Türk futbolunun son yıllarına kaleci olarak damgasını vuran Fenerbahçeli Rüştü Reçber, SABAH'a çok özel açıklamalar yaptı. Sakat olmadığı durumlarda F.Bahçe ve Milli Takım için hâlâ vazgeçilmez olan tecrübeli file bekçisi sorularımızı içtenlikle yanıtladı. İşte Rüştü'nün sözleri:
* F.Bahçe'de bir sembol olmaya doğru ilerliyorsun. Sana göre F.Bahçelilik nedir?
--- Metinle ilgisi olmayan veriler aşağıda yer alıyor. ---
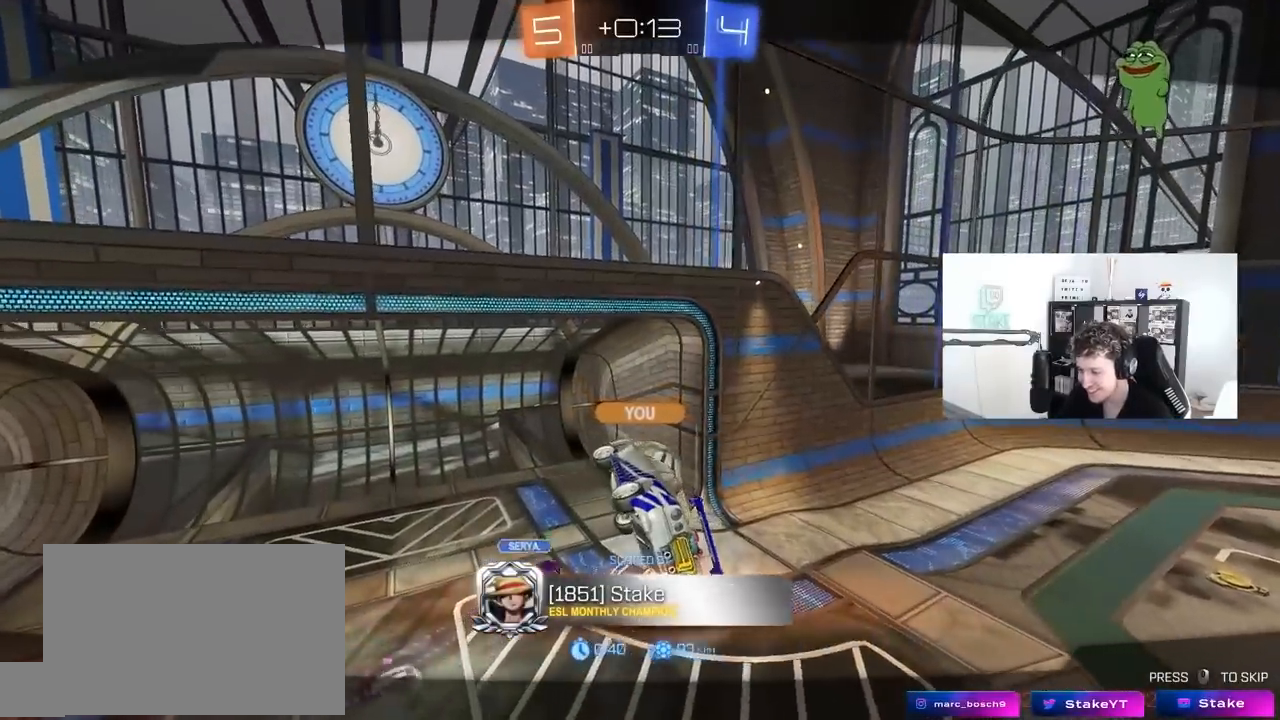
{"keys": [], "mouse": [], "mouse_move": "still", "events": []}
F.Bahçelilik bir kültürdür, yaşam tarzıdır. Bizlerin hayatına yön veren en önemli unsurdur. Önceleri dışındaydık. İçine girdik. Tarihini, değerlerini, kültürünü öğrenince bizim için vazgeçilmez oldu.
*
Sembol olmanın zorluklarından biri yüz eskimesidir. Bu durumda bazen tribünlerde homurdanmalar yaşanır. Bir gün yolun sonu geldiğinde aklında neler kalacak? O açıdan bakarsak, zaten hayatın büyük bölümü geride kalmış olacak. Şimdi içinde bulunduğum camianın değerlerini, kültürünü, yaşamını biliyorum ve ona göre yaşıyorum. Sonrasında da bu değerlerle yaşamaya çalışacağım.
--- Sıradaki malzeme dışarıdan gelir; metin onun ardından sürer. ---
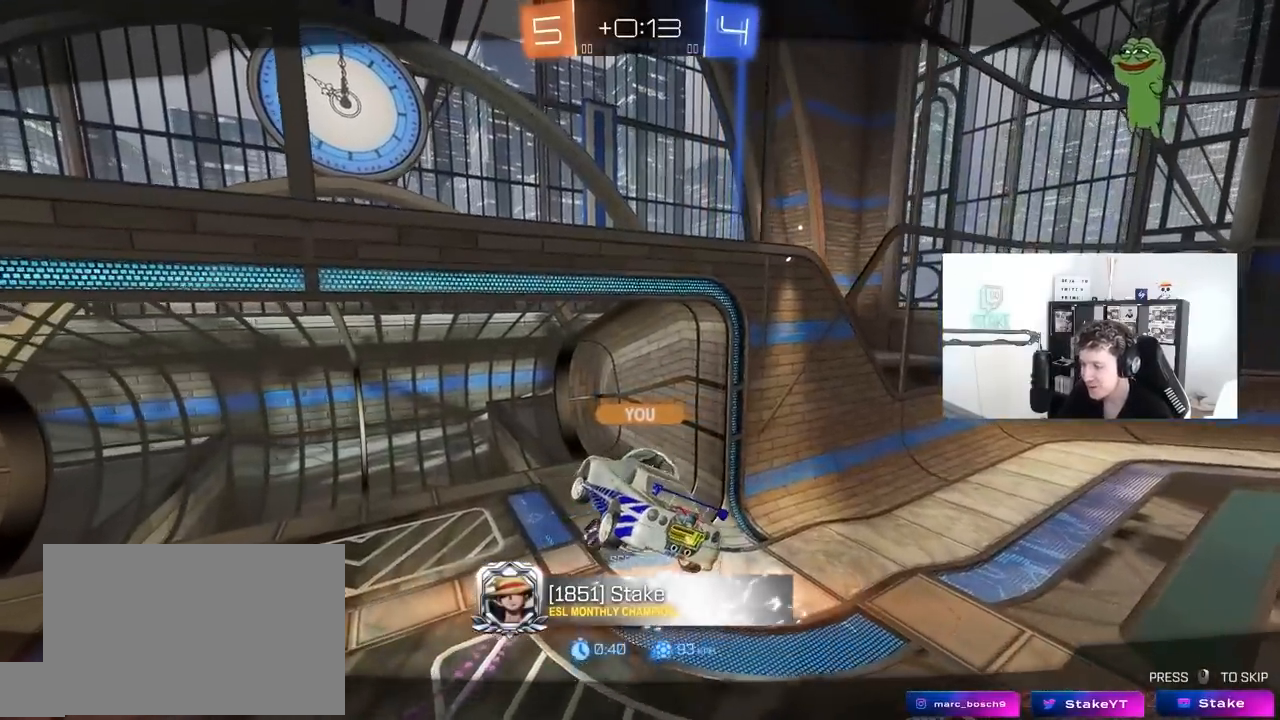
{"keys": [], "mouse": [], "mouse_move": "still", "events": []}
*Parreira döneminde savunma çok iyiydi. Sonrasında da çok sayıda hocayla birlikte oldun. Aklında neler kaldı? Bir kere hepsine ayrı ayrı saygı duyuyorum. Her birinden ayrı şeyler öğrendim. Parreira yeni profesyonel olduğum dönemin hocasıydı. Diyalog kurmanın ne kadar önemli olduğunu öğrendiğim ilk insandı. Fatih hoca beni Antalya'dan bulup getiren isim; yeri başkadır. Mesela Zeman'ın kendi kalıpları, düşünceleri vardı. O dönemin şartlarına, Türk futbolcu yapısına uymadı. Şimdi gelse başarılı olur. Mustafa hoca ile sürekli dertleşirdik. Daum ile iletişimim iyiydi. Zico çok iyi bir insan. Sonuçta hepsinin yeri ayrı. Ama kalecilik konunda Rasim hocanın (Rasim Kara) bana büyük emeği vardır. Profesyonel anlamda ilk bilgilerimi ondan almıştım.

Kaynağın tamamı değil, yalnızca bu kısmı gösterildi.